[Start of section]
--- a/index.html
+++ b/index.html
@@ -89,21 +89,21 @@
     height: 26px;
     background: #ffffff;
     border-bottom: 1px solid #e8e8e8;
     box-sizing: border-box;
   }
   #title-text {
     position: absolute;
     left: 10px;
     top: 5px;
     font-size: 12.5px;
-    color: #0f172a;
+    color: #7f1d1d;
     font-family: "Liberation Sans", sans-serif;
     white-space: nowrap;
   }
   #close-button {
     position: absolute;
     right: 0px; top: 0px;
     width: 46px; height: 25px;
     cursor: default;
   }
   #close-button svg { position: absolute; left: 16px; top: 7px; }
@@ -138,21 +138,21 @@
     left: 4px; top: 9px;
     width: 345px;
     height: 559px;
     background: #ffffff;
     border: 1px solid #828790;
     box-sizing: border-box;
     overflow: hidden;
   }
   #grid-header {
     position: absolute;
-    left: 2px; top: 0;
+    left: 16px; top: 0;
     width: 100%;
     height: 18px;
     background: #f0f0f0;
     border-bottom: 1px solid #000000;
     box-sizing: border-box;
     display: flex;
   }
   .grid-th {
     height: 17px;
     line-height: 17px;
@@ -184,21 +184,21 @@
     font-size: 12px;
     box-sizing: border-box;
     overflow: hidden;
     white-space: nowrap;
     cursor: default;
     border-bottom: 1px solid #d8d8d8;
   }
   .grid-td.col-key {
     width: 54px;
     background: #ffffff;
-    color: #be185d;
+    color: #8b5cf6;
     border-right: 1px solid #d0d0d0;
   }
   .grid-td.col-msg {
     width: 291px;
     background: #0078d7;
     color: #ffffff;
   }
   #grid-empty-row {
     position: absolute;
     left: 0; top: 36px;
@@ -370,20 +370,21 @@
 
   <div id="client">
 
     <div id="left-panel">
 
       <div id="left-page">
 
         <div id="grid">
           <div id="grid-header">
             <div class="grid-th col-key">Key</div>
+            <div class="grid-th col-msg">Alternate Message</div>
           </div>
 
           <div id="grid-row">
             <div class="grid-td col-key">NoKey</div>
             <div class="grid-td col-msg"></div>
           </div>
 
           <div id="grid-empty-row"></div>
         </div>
[End of section]
[Start of section]
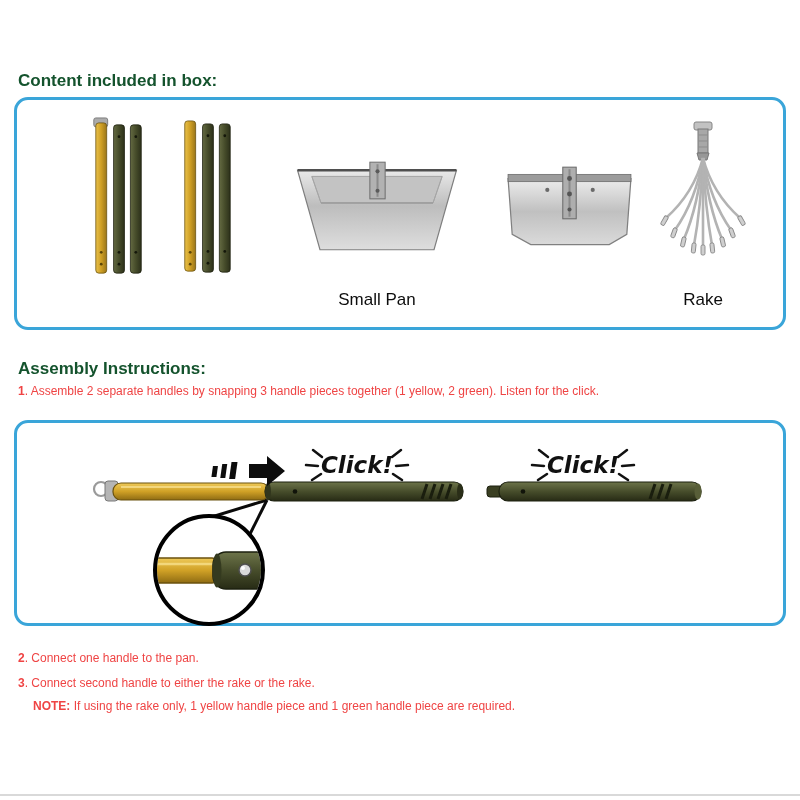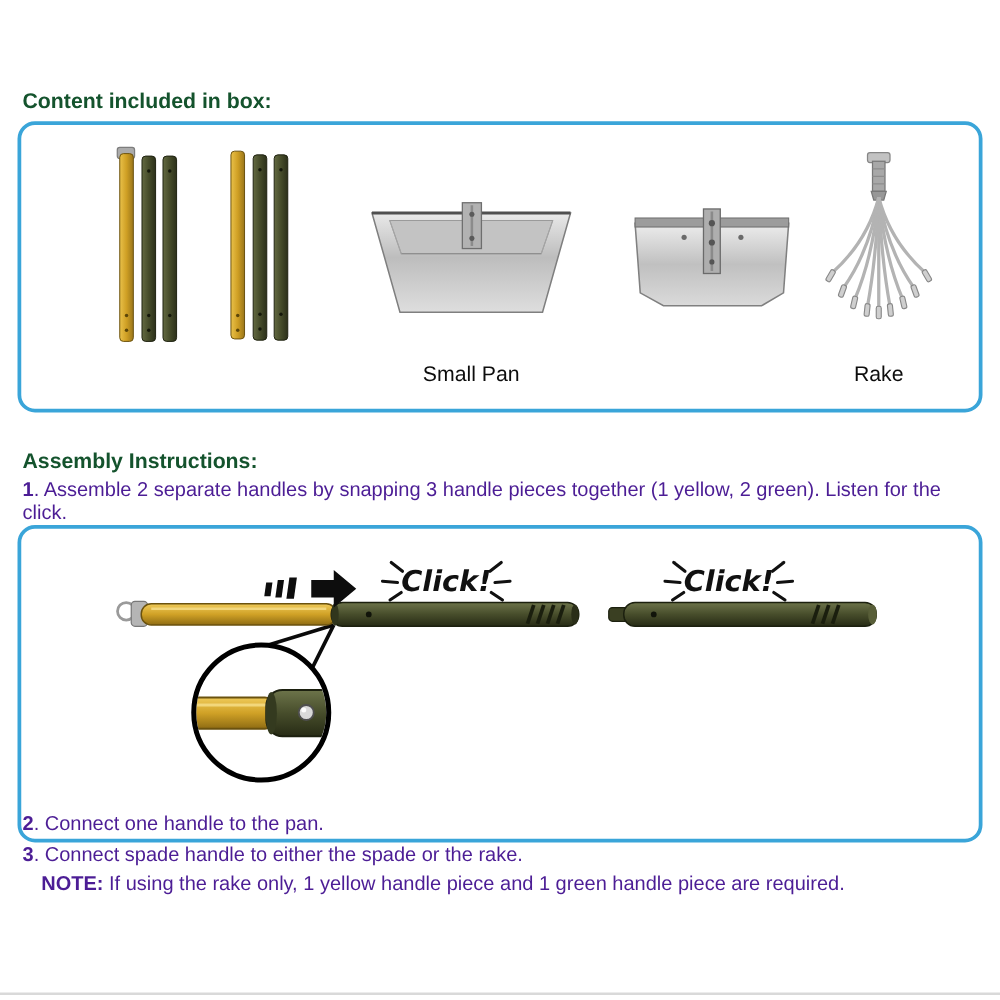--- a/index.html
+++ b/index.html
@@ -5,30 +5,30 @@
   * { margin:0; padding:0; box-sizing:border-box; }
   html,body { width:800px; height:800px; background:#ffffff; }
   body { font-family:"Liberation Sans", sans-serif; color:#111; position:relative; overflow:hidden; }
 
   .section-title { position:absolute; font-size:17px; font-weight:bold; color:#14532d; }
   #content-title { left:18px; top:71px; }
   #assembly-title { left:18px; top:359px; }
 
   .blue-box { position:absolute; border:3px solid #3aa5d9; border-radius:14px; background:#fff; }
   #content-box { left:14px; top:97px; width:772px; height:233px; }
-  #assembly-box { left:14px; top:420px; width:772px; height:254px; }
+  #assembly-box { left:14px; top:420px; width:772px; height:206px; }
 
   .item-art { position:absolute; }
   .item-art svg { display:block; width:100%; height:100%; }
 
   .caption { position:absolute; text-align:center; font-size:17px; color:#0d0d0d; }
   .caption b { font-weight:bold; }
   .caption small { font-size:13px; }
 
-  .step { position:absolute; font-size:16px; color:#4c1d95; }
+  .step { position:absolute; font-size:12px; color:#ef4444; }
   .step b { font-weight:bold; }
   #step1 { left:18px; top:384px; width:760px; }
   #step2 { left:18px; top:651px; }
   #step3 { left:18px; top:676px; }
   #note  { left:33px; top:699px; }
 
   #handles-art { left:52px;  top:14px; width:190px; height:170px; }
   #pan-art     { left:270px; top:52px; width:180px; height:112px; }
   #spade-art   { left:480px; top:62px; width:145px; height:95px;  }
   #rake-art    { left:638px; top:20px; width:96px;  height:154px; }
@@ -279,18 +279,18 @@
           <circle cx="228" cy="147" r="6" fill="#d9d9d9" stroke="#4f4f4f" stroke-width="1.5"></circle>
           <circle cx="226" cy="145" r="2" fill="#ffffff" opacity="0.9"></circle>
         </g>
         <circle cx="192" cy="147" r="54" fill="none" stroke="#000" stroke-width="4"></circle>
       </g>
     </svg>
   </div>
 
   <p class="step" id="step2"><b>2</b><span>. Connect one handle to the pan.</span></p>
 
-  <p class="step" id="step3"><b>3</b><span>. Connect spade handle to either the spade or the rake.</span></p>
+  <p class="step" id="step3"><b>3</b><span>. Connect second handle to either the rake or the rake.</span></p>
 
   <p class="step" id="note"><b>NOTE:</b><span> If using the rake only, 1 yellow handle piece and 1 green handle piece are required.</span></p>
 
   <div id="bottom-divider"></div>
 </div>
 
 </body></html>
[End of section]
Write out each line above that contains the word "Liberation".

     font-family: "Liberation Sans", sans-serif;
   body { font-family:"Liberation Sans", sans-serif; color:#111; position:relative; overflow:hidden; }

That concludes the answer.